Avant de partir en mission, ils doivent remplir cinq ou six formulaires sur ces logiciels incompatibles entre eux, ce qui les obligent à tout ressaisir : l’un de suivi de l’activité, l’autre d’utilisation de leur temps, un autre de frais de déplacement, un quatrième au retour pour informer le ministère de l’agriculture, un cinquième pour la direction des fraudes, etc. Ils passent ainsi plus de temps à expliquer ce qu’ils font qu’à faire.

 

Une collègue qui partait à Bruxelles pour une négociation sur le bien-être animal a ainsi passé trois heures pour obtenir son billet de train.
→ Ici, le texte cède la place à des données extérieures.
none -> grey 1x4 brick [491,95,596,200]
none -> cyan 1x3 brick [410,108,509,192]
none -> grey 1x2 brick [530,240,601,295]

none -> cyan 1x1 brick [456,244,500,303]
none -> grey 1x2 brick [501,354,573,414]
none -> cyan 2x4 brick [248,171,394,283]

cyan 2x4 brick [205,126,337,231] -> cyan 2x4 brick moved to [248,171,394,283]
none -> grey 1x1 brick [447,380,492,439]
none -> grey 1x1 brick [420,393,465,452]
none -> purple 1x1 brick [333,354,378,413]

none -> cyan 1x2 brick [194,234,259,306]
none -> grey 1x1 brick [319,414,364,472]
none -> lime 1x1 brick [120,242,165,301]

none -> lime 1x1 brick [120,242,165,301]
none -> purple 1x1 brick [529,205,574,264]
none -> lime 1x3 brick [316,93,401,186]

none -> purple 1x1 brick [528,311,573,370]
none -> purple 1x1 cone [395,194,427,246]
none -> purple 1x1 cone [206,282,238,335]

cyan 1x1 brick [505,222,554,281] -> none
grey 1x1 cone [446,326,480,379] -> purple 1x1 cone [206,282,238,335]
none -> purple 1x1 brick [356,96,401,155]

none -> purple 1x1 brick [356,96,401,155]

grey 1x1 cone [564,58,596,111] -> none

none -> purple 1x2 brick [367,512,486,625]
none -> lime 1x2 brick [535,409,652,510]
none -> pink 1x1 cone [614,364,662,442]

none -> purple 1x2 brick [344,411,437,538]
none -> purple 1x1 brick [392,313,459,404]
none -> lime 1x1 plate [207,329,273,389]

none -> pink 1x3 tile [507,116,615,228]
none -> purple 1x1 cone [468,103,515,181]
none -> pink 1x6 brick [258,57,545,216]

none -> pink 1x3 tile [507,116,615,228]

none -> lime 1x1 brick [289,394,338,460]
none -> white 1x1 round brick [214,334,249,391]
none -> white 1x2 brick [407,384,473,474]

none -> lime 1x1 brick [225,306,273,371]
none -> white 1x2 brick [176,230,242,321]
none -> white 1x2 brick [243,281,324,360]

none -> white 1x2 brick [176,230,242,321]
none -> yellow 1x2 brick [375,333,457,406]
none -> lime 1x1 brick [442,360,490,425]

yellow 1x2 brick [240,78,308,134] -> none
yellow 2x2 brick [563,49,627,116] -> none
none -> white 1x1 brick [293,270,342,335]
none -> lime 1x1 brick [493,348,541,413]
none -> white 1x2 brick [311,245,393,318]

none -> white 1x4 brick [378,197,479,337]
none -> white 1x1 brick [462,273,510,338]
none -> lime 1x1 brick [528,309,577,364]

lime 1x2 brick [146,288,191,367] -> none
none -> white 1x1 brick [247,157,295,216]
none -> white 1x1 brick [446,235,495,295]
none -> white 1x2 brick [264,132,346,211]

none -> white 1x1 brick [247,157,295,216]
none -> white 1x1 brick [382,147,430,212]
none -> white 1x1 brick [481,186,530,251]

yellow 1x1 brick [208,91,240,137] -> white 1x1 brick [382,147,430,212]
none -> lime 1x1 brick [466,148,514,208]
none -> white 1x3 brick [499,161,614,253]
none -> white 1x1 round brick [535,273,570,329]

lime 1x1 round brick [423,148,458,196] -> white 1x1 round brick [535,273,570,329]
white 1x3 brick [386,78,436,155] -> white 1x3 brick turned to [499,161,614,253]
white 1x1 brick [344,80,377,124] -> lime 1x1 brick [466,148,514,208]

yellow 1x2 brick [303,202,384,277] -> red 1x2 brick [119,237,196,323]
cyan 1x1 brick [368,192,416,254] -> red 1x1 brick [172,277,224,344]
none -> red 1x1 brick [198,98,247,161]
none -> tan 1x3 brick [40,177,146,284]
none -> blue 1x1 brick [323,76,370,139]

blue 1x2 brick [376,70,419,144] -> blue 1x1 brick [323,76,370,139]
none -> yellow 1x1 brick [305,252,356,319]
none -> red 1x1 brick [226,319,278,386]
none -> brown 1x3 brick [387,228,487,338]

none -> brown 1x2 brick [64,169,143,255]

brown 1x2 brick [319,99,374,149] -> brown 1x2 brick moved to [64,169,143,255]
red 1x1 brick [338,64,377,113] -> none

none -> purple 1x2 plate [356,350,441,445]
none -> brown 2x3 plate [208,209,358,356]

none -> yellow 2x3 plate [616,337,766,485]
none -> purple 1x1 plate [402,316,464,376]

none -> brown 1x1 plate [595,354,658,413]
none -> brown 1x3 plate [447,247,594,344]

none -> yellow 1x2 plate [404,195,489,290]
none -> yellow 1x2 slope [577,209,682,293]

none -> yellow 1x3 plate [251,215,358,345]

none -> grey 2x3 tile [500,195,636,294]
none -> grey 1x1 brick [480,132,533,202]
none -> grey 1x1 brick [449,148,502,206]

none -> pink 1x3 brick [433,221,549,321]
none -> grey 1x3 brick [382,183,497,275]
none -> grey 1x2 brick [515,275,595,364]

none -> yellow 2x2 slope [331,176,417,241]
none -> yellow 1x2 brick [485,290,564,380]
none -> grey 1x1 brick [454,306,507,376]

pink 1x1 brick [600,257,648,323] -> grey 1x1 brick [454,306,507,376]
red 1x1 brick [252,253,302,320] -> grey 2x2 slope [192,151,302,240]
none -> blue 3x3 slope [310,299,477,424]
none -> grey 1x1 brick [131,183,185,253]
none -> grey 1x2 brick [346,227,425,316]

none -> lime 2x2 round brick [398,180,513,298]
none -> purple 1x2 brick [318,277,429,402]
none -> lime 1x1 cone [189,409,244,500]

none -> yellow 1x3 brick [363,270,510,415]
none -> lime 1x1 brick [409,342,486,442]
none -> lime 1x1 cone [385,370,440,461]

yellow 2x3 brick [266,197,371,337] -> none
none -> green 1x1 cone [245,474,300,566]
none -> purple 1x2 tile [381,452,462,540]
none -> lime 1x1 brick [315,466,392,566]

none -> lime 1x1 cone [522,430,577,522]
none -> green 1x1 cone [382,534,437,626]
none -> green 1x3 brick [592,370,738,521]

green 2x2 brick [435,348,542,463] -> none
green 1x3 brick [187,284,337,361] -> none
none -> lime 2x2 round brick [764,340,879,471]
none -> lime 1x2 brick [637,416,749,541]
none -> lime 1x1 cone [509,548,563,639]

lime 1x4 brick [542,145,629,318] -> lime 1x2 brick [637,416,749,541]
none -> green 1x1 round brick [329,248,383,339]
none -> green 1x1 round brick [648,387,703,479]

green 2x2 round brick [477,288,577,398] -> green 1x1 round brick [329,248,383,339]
Un autre passe autant de temps à remplir ses agendas professionnel et personnel car l’agenda professionnel n’est pas compatible avec celui d’un téléphone mobile…

 

On nous dit qu’il faut réduire les effectifs. Or ce n’est pas de réduction d’effectifs dont on a besoin, mais de travailler intelligemment. Cela devient très lourd à gérer. La fusion de 2010, dans le champ de la sécurité sanitaire, fait que nous dépendons de trois ministères. Chacun veut de l’information pour son ministre sans qu’il y ait de logique de compatibilité entre les logiciels utilisés. Ce qui pouvait passer dans un contexte de « vaches grasses » avec pléthore de moyens ne passe plus aujourd’hui.

 

Il est en outre très compliqué d’essayer d’impliquer des agents dans une réorganisation administrative quand il n’y a pas la volonté de leur simplifier la vie au travail. On ne peut pas, au moment où l’on réduit les effectifs complexifier la vie des agents. Quand il y a trois comptes rendus différents à faire, des agents, consciencieux, abandonnent ou viennent travailler avec leur ordinateurs personnels pour pouvoir utiliser Excel, ce qui peut inquiéter en termes de sécurité.

 

Dans nos enquêtes, le sujet informatique revient sur toutes les lèvres. Nous ne sommes pas contre les reporting mais cela ne peut pas se faire de manière excessive, au risque, avec la réduction d’effectifs, de ne plus faire notre travail. Dans l’une des enquêtes, sur une échelle de un à cinq, 16 % des cadres vétérinaires se positionnent sur les deux derniers échelons pour exprimer leur malaise au travail. Et 3 % disent qu’ils ont recours à une aide médicale pour faire face à leur travail. C’est une population de cadres qui souffre mais ne le dit pas ».